日本中のあらゆる市民団体が抱える悩みは同じである。すなわち若い人がいない! どんなデモでも集会でも参加者はほぼ中高年。いったいどうしたらいい?
富永京子『みんなの「わがまま」入門』は中高生にむけて「社会運動」の意義を説いた本である。デモ、署名活動、シンポジウムなど、10代にはハードルが高い行動の意味をわかっていただくためのキーワードが「わがまま」だ。
<だれかを「ずるい」と思うことも、不満や違和感を公(おおやけ)にする人に対して「わがまま」と感じることも、よくあることだと思います>。しかし<その人の「わがまま」が、その「わがまま」を言った人にとどまらず、じつはある程度多くの人に共通する事情だとしたらどうでしょうか>。

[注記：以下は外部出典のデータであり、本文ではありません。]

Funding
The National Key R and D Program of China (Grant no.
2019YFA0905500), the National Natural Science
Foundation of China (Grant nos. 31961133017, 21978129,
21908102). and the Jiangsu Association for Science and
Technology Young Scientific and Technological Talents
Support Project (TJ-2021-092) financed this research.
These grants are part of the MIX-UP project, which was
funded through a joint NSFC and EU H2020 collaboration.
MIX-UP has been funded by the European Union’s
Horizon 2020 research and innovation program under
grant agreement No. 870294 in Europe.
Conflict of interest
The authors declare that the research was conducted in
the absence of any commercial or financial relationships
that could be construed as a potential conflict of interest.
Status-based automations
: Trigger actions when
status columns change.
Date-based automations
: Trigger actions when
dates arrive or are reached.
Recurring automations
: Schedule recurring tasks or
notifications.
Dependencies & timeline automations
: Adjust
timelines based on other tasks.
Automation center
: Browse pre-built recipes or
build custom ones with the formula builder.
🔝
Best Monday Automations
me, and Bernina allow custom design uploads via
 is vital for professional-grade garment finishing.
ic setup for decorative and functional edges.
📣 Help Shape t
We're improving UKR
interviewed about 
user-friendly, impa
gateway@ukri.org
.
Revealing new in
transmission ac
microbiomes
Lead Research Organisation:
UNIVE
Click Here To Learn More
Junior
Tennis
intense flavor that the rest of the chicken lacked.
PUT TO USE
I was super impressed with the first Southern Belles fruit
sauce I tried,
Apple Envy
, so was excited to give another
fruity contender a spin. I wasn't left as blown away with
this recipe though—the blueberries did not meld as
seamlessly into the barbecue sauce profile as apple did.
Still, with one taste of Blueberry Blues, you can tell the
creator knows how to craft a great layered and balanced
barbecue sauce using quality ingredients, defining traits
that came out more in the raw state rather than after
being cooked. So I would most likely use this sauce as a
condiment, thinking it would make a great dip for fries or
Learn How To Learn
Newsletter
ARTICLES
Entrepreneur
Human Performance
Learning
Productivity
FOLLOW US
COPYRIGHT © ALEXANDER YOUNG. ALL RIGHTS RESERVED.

日本が30人の教室だとしたら、ひとり親世帯の人は2人、発達障害の可能性がある人は2人、LGBTの人は3人、貧困状態にある人は5人、世帯年収1千万円以上の人は3人、外国籍の人は1人。つまり<「クラスのみんな」は、すこし見方を変えれば、このくらい異質な人の集団>で、<みなさんがイメージする「ふつう」は相当無理して維持されている>ってこと。<だからこの本は「わがまま」を推奨します>
正直、冗長な部分がないわけではない。が、こういう本の大きな価値は「若者たちへの語りかけ方」を大人にも教えてくれる点である。<批判するなら何か別の案を出せよ>、社会のためとか<意識高いよね(笑)>といった周囲の声への対処の仕方も伝授。私には<うまくいくまでやる必要はないし、それを自分がやる必要はない>という提言が新鮮だった。社会運動は失敗の連続だ。<自分を変えることそのものも、社会運動と言えるんじゃないか>。<何かが大きく変わらなくても、行動する人やその周りの人にとって何か変化があれば、それはその人にとって、社会運動をする意味になるのです>
<そんなことをやっても社会は変わらねーよ>という悪口への鮮やかな回答。若者の参加不足にお悩みのみなさまもぜひ。